Introduction
In this final blog post, published two days before the election (Sunday Nov 3), I am going to explain how I prepared my final model and the results derived from it.
Before I do so, however, I want to share what is perhaps my main takeaway from this class thus far:
Predicting elections is hard.
In many ways, it is a somewhat impossible task. Forecasting elections is not difficult because procuring data is challenging or because training models is computationally expensive; rather, predicting the outcomes of US elections is fundamentally hard because there are relatively few elections from which we can construct our models.
Since (and including) the United States’ first election in 1789, there have been a grand total of 59 presidential elections (270 To Win). This means we only have 59 outcomes from which we can identify patterns and create a model to predict the two-party vote share at the national level.
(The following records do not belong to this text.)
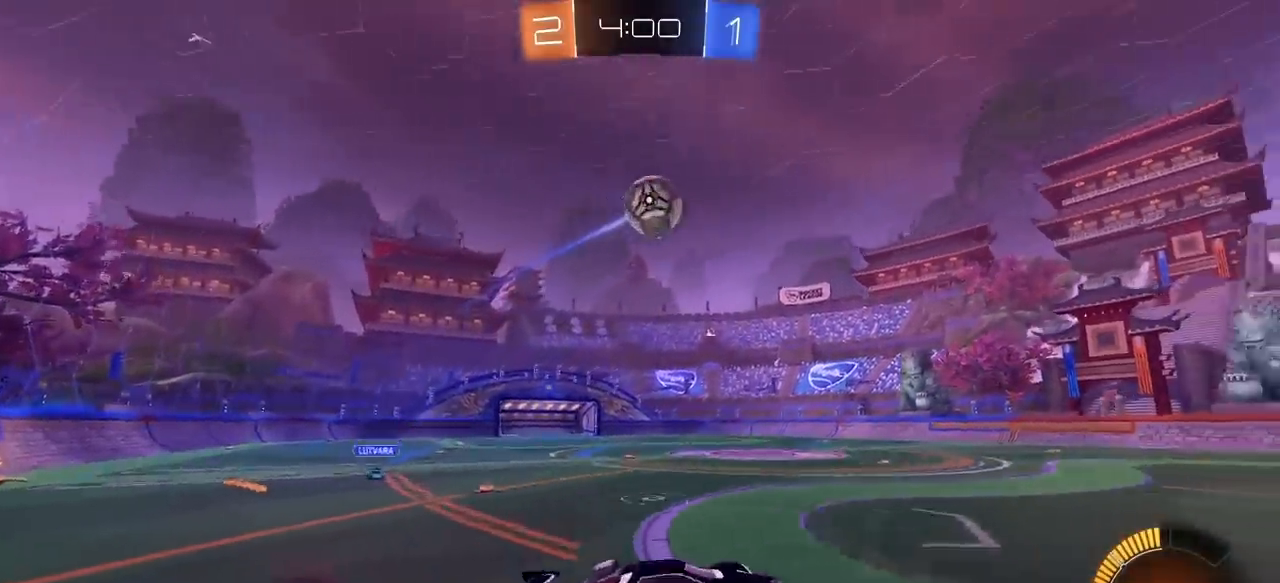
{"keys": ["d"], "mouse": ["left"], "mouse_move": "still", "events": [[50, "a", "up"], [50, "s", "up"], [83, "d", "down"], [133, "w", "down"], [183, "e", "up"], [233, "mouse_right", "up"], [317, "w", "up"]]}
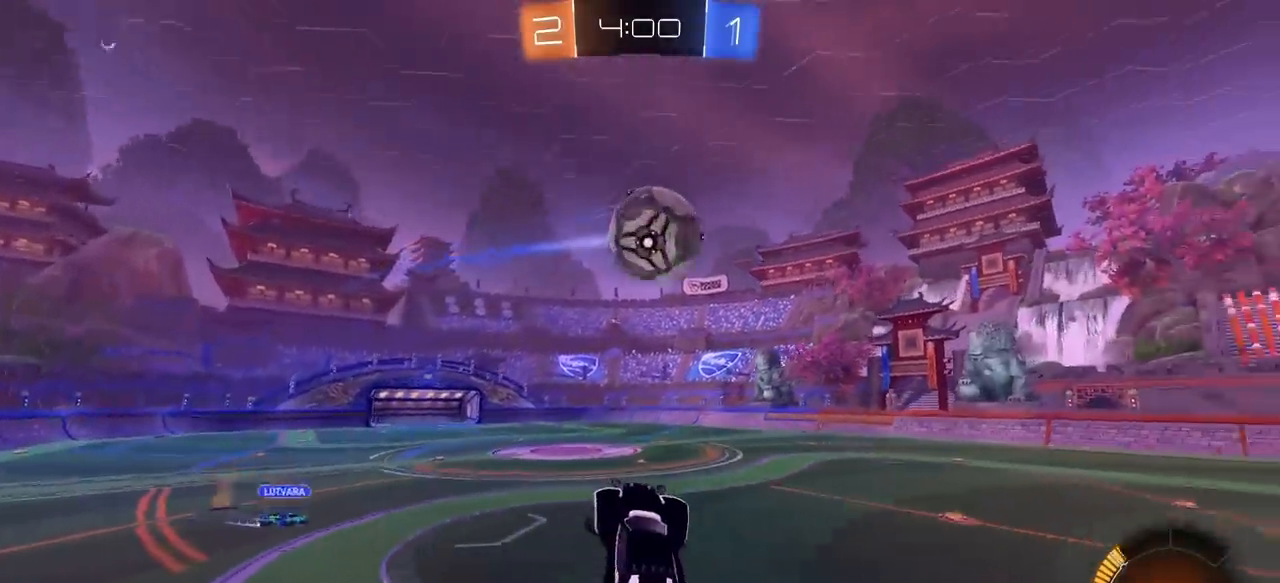
{"keys": ["a", "d", "s"], "mouse": ["left", "right"], "mouse_move": "still", "events": [[17, "w", "down"], [150, "mouse_right", "down"], [150, "s", "down"], [200, "w", "up"], [250, "a", "down"]]}
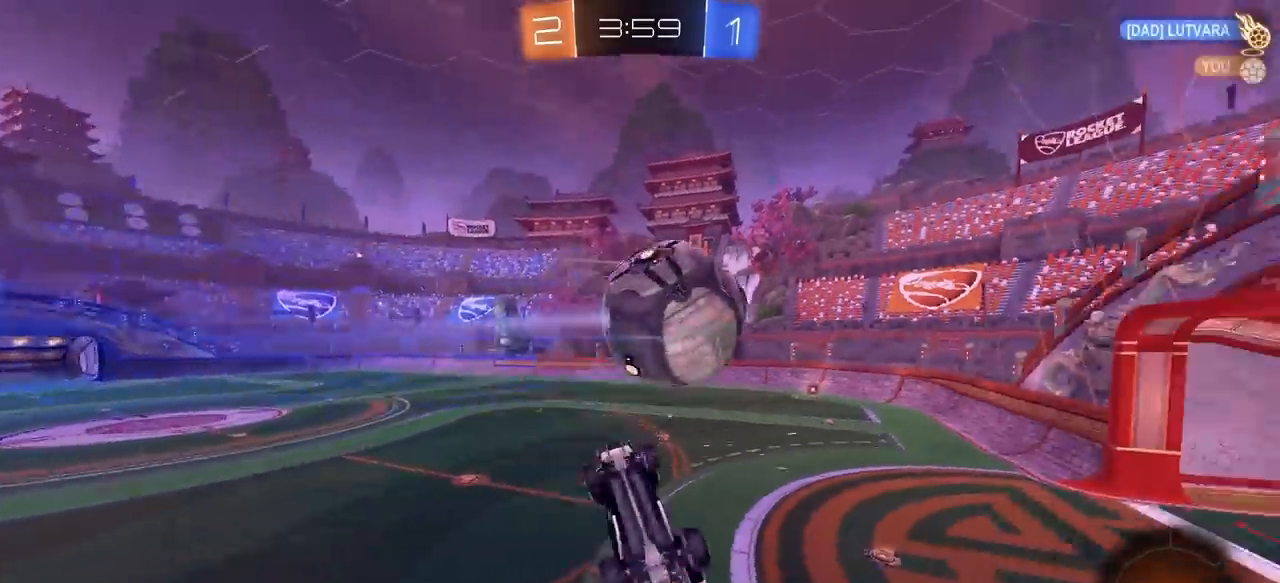
{"keys": ["w"], "mouse": ["left"], "mouse_move": "still", "events": [[33, "mouse_right", "up"], [117, "d", "up"], [350, "a", "up"], [400, "s", "up"], [500, "w", "down"]]}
Once we consider that polling data only goes as far back as 1968, we are left with only 14 elections from which to base our models. While it could be tempting to believe that we actually have closer to 14 times 50 elections, or 700 elections, from which to make our models (if we used the election results from each state), this isn’t quite the case. Polling can be expensive, so generally, state-level polling studies are conducted in more competitive states, and we may not have sufficient polling data to produce models for all of our states in every election cycle. For this reason, we have relatively few outcomes, especially in recent years, from which we can produce models. This is an issue because, with limited testing data, we run the risk of overfitting, creating models that generalize poorly.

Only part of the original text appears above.